I want to maintain my focus on our sources of knowledge this week. So my question is — even though Tim is right that there are forms of knowledge (or at least aspects of knowing) beyond the propositional — are there sources of academic knowledge beyond reading, reasoning, and experience? Here “experience” is going to be a very big category — but it is generally where I would locate all the tacit “craft” skills that travel under the banner of “method”. A good question is whether Tim’s “collective or distributed” knowing goes beyond the networks maintained by our literature, i.e., reading. Are our social interactions (living conversations) valid “sources” of knowing? Or are they merely occasions for truly learning something through the same-old reading, reasoning, or experience (e.g., replicating an experiment)?

For today, these will have to remain questions.

How Do You Know?

This question can be asked at different levels of generality. “It is raining,” you may say; or, “The climate is warming.” You may know it is raining because you have just been outside or you have looked out the window or you have checked your weather app. You may know that the climate is warming because you kept careful records of the daily temperature; have reviewed the scientific literature on climate; or simply because you have kept up with the news. Philosophers ask questions like, “How do you know you are not dreaming?” or “How do you know there is an external world?” Your answers here will be different and will often not satisfy the philosopher anyway. Finally, we may ask my question: “How do you know things?” That is, how do you go about acquiring knowledge. The answer may be, “Through experimentation and observation,” or, “through reading and conversation,” or of course little bit of both.

When you are writing in an academic setting you should mainly be saying things you know. And, as Wayne Booth and Herbert Feigl remind us, you should try to explain to your reader how you know. You should give your reader the same reasons you have to believe, understand, or agree with your claims. That may not immediately work; the reader may not instantly believe you, or understand you, or agree with you. In fact, you should count on that not happening too quickly in most cases, but your job as a writer is to tell the reader what led you to think as you do. Tell your reader what what you’ve read and what you found there; or tell your reader what your data shows; or even just tell the reader how you proceeded from certain premises (that the reader, like you, thinks are true) to your conclusion. Those three sources — reading, experience, reasoning — are probably going to be the main ones. To be honest, at the moment, I can’t think of other ways of knowing at university.

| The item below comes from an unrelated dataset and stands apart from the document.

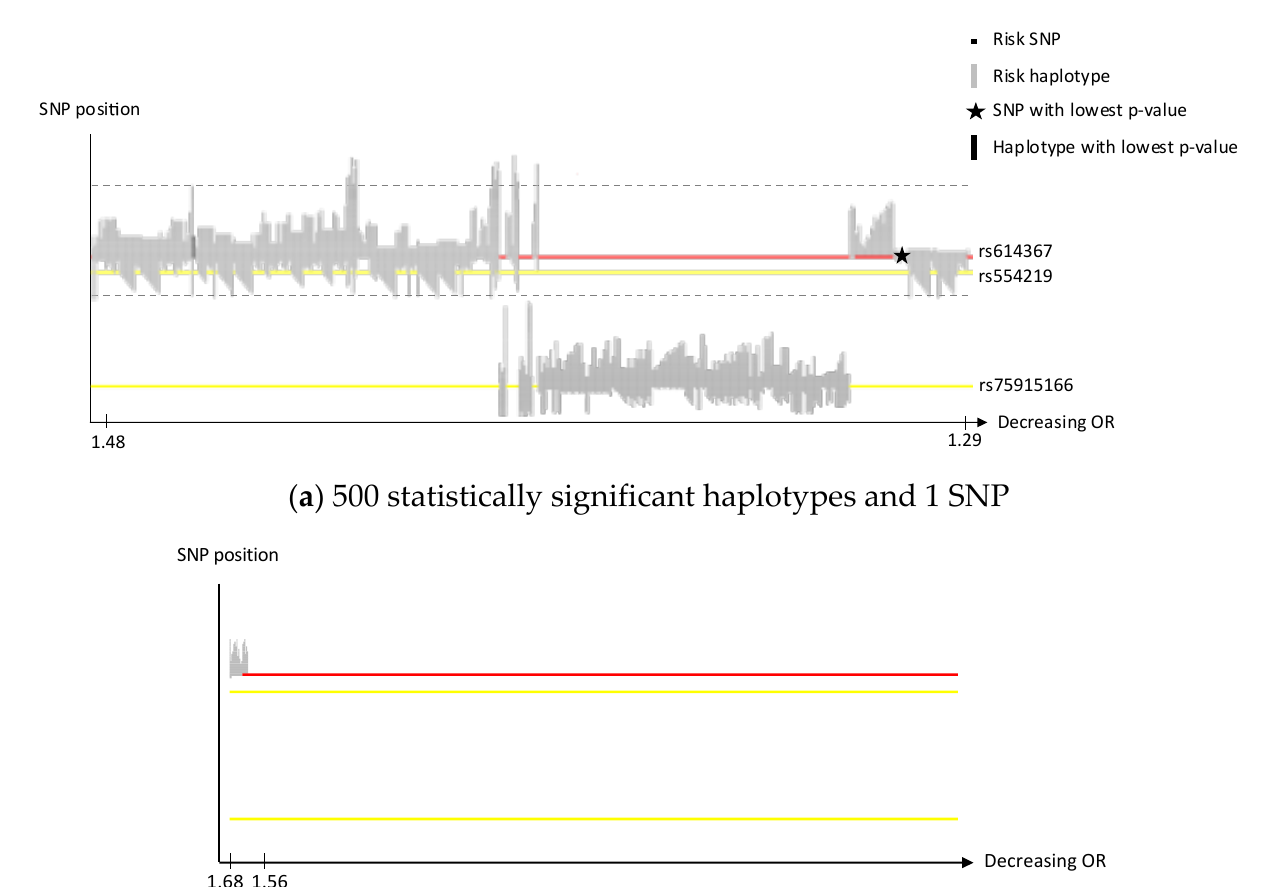
[32] Abbreviations: SNP = Single Nucleotide Polymorphism; MAF = minor allele frequency; OR = Odds Ratio; Ref. = Reference; SWE = result from present Swedish GWAS; BCAC = Previous published Oncoarray results from BCAC Collaboration. Reference panel GRCH37 for SNP positions. 3.3. Locus 11q13.3 We identified one significant SNP and 500 risk haplotypes (481 wdw 2-25, 19 wdw 50) in 11q13.3 (Tables S6 and S7). Similarly, as for Chr 10, their positional relation are illustrated in Figure 2a. According to the haplotype clusters two separate risk subloci were suggested in locus 11q13.3: sublocus 11q(a) on the red line with the only significant risk SNP rs614367 (Table 1) and sublocus 11q(b) on the bottom yellow line and the published BCAC SNP rs75915166 (Table 2). The haplotype with the lowest p-value (Table 1) within this locus includes the significant SNP but none of the two published BCAC SNPs. The vast majority of significant haplotypes showed a higher OR than the significant SNP. The significant haplotype of window size 50 with the lowest p-value (Table 1), is indicated by dashed lines in Figure 2a and involve only the upper sublocus. The analysis of familial samples resulted in a few statistically significant haplotypes, all around rs614367 and no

Putting it that way, I think I may just have said something controversial. Maybe I’ll spend this week thinking out loud a little about that.

Two Humble Questions

The tradition they now represent has centered its chief inquiries around the two humble questions, “What do you mean?” and “How do you know?”

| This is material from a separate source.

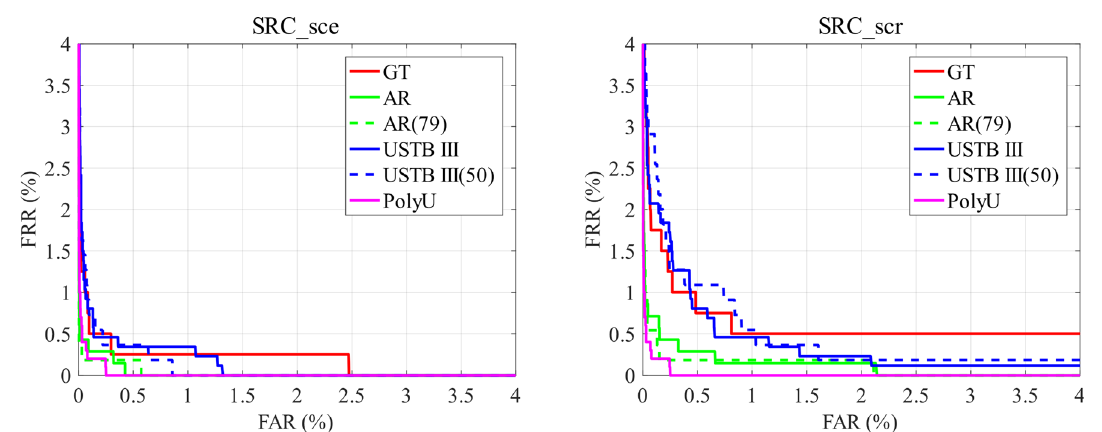
Fig. 10 The ROC curves of SRC-based unimodal verification with SCE and SCR when using CNN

Herbert Feigl, “Logical Empiricism”

Christian Frankel sent me this quote the other day knowing it would remind me of Wayne Booth’s mythical Oxford tutorials. As a statement of the underlying attitude of the logical positivists, it’s quite nice, and I remember Steve Fuller once telling me that, whatever we may think of positivism as a philosophy of science, positivists were often excellent dissertation supervisors. Indeed, it’s not difficult to see how it might be helpful if your supervisor patiently and insistently asked you mainly, “What do you mean?” and “How do you know?” Imagine having someone give every single one of your paragraphs that treatment!

I’m going to spend some time this weekend reading Feigl and relating his ideas to the issues I’ve been raising this week. Have a great weekend also!